Page 1 of 1

Occasional scheduled backup failures.

Posted: Thu Jul 27, 2017 1:28 pm
by yo_marc
Hi all,

I have a couple of Nagios XI servers that experience intermittent / occasional backup failures.

The only thing I see in the scheduledbackups.log during one of these runs is:

07-27-2017 00:30:02 DEBUG: Running scheduled local backup ...
07-27-2017 00:30:02 INFO: Creating a local backup: nagiosxi.1501129802
07-27-2017 00:30:02 DEBUG: Sending create local backup command to CmdSubsystem

I have enabled additional logging in the actual backup_xi.sh script to help debug things. When this issue happens, it seems the backup_xi.sh script never gets called; so I presume there is an issue with the handoff from the scheduler to the CmdSubsystem.

CmdSubsystem logs seem to rotate out frequently, so I have not see anything logged there...

Any ideas?

Thanks!

Nagios XI 5.4.3
Backups scheduled using the XI scheduler for 00:30 each night. (Admin -> System Backups -> Scheduled Backups)
Backups running under the "Local" tab, and writing to an NFS share mounted on the XI server.

Re: Occasional scheduled backup failures.

Posted: Thu Jul 27, 2017 2:04 pm
by lmiltchev
Start a running tail on the cmdsubsys.log

Code: Select all

tail -f /usr/local/nagiosxi/var/cmdsubsys.log
then schedule a new local backup a few minutes in the future (Admin > Scheduled Backups > Local), and watch the log. When the backup process stops, stop the tail (ctrl + c), copy/paste the output on the forum.

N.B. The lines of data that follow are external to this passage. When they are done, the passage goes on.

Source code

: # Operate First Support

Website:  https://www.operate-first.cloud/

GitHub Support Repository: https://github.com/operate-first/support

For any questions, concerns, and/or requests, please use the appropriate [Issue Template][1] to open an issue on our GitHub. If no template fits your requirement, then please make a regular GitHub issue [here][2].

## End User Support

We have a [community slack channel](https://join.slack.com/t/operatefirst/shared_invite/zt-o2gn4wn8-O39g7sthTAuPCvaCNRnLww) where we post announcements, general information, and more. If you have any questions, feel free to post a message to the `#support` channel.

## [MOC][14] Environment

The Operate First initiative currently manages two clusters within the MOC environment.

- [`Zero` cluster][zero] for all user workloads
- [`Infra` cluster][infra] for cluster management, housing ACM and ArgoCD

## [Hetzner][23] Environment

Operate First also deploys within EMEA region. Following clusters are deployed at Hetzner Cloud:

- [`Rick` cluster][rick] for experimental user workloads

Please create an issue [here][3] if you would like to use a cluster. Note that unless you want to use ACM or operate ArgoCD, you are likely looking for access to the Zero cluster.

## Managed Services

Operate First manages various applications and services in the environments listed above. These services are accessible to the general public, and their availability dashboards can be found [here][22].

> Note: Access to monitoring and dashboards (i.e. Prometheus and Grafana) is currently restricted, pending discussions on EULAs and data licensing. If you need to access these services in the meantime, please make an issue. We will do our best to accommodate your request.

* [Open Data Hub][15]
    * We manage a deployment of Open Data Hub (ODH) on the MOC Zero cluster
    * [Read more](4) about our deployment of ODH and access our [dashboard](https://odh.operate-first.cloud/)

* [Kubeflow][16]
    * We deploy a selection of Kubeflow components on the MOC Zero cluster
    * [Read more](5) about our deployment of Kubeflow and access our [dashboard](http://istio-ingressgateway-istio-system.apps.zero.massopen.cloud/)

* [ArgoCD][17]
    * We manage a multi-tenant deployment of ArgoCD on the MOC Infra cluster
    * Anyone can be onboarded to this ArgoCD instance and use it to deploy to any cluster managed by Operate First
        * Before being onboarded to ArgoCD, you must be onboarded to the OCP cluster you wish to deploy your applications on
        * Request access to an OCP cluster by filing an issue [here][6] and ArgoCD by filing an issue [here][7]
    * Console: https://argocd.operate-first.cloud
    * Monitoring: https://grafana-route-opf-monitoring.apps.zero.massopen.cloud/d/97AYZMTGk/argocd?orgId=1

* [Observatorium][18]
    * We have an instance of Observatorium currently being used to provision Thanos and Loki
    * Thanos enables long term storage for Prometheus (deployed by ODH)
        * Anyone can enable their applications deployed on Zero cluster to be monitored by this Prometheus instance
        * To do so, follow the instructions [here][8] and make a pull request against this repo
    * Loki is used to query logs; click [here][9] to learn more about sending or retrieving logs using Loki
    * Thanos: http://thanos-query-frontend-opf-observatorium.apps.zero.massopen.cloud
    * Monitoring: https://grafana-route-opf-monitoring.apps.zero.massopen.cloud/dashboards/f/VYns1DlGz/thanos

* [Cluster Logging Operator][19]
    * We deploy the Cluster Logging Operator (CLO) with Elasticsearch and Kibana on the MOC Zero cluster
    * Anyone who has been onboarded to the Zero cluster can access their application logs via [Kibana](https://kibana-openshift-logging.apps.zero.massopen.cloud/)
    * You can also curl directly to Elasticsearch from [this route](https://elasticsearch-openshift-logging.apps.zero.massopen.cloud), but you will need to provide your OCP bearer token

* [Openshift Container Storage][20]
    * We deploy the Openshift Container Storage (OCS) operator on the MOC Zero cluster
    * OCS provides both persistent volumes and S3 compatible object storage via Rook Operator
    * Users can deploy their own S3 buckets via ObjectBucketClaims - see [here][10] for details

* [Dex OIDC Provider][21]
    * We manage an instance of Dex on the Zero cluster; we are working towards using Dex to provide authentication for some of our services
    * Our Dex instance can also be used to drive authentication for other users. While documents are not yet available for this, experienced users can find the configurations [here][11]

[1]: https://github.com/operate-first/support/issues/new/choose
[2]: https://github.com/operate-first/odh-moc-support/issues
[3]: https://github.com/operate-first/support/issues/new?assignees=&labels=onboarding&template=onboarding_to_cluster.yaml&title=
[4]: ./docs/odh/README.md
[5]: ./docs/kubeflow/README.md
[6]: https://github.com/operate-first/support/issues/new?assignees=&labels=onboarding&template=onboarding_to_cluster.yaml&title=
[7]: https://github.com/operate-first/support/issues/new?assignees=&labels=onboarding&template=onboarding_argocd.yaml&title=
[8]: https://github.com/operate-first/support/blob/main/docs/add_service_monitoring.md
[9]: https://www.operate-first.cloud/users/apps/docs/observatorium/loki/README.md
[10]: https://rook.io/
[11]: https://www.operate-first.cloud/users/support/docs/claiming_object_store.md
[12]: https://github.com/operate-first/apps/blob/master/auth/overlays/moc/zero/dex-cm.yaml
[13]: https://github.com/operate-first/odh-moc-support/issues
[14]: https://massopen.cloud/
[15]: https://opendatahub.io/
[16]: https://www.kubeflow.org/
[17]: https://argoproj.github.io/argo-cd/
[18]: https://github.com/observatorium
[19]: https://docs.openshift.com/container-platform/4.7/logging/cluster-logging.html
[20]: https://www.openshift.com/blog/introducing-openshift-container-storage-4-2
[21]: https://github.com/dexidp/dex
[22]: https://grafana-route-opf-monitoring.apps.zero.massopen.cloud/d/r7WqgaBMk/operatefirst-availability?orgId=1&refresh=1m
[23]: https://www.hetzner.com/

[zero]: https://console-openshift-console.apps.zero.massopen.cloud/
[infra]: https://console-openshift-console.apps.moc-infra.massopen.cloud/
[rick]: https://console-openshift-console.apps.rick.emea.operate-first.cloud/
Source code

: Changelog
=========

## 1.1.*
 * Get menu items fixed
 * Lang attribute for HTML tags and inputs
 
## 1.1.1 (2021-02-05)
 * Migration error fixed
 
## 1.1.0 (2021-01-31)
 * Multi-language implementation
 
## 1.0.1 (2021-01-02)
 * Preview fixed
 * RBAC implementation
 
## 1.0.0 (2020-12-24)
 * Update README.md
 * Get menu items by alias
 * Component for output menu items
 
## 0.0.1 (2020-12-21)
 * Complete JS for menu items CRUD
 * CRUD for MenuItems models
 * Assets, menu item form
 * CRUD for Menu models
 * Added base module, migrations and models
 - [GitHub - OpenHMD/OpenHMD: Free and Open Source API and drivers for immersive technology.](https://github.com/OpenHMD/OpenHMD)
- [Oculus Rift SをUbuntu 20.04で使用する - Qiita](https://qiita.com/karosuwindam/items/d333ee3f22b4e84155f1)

Re: Occasional scheduled backup failures.

Posted: Thu Jul 27, 2017 2:16 pm
by yo_marc
Thanks! Will try to capture the issue happening.

Re: Occasional scheduled backup failures.

Posted: Thu Jul 27, 2017 2:59 pm
by lmiltchev
Sure, let us know how it went. We will keep the thread open.

Re: Occasional scheduled backup failures.

Posted: Thu Jul 27, 2017 3:09 pm
by yo_marc
Was able to reproduce after a couple of tries. A pattern I noticed - could be coincidence - but out of the four backups I ran I'd get a good one, then failure, then good one, then failure. I stopped at that point. Here is one of the failures -- not much to show:

* Backup scheduled for 3:45pm local time.


* Tail of cmdsubsys.log:

[root@my_xi_server var]# date ; tail -f cmdsubsys.log
Thu Jul 27 15:43:05 EDT 2017
....
PROCESSED 0 COMMANDS
tail: cmdsubsys.log: file truncated
............................................................tail: cmdsubsys.log: file truncated
.
PROCESSED 0 COMMANDS
tail: cmdsubsys.log: file truncated
............................................................tail: cmdsubsys.log: file truncated
.
PROCESSED 0 COMMANDS
^C
[root@my_xi_server var]# date
Thu Jul 27 15:47:47 EDT 2017


* Tail of scheduledbackups.log:

07-27-2017 15:45:01 DEBUG: Running scheduled local backup ...
07-27-2017 15:45:01 INFO: Creating a local backup: nagiosxi.1501184701
07-27-2017 15:45:01 DEBUG: Sending create local backup command to CmdSubsystem

Re: Occasional scheduled backup failures.

Posted: Thu Jul 27, 2017 4:49 pm
by dwhitfield
There were some fixes to the inits related to this in 5.4.4. Are you able to upgrade? The current is 5.4.7, so I'd suggest that.

Either after an upgrade (assuming you still have an issue), or if you can't upgrade, can you PM me your Profile? You can download it by going to Admin > System Config > System Profile and click the ***Download Profile*** button towards the top. If for whatever reason you *cannot* download the profile, please put the output of View System Info (5.3.4+, Show Profile if older) in the thread (that will at least get us some info). This will give us access to many of the logs we would otherwise ask for individually. If security is a concern, you can unzip the profile take out what you like, and then zip it up again. We may end up needing something you remove, but we can ask for that specifically.

After you PM the profile, please update this thread. Updating this thread is the only way for it to show back up on our dashboard.

Re: Occasional scheduled backup failures.

Posted: Mon Jul 31, 2017 3:16 pm
by yo_marc
Thanks for the info regarding 5.4.4 -- I didn't realize there were updates that may fix things. I would like to upgrade the instances before proceeding -- it just may take us a bit (ie: weeks) before we can get that done. I am ok to close this out and I can re-address it if there are still issues after upgrading.

Re: Occasional scheduled backup failures.

Posted: Tue Aug 01, 2017 11:30 am
by dwhitfield
We can leave it open for you. Specifically the init updates will be of interest. Please be aware that any hardening may cause the inits to not be upgraded so you may want to copy the nagios inits and then diff them after the upgrade to make sure it actually went through.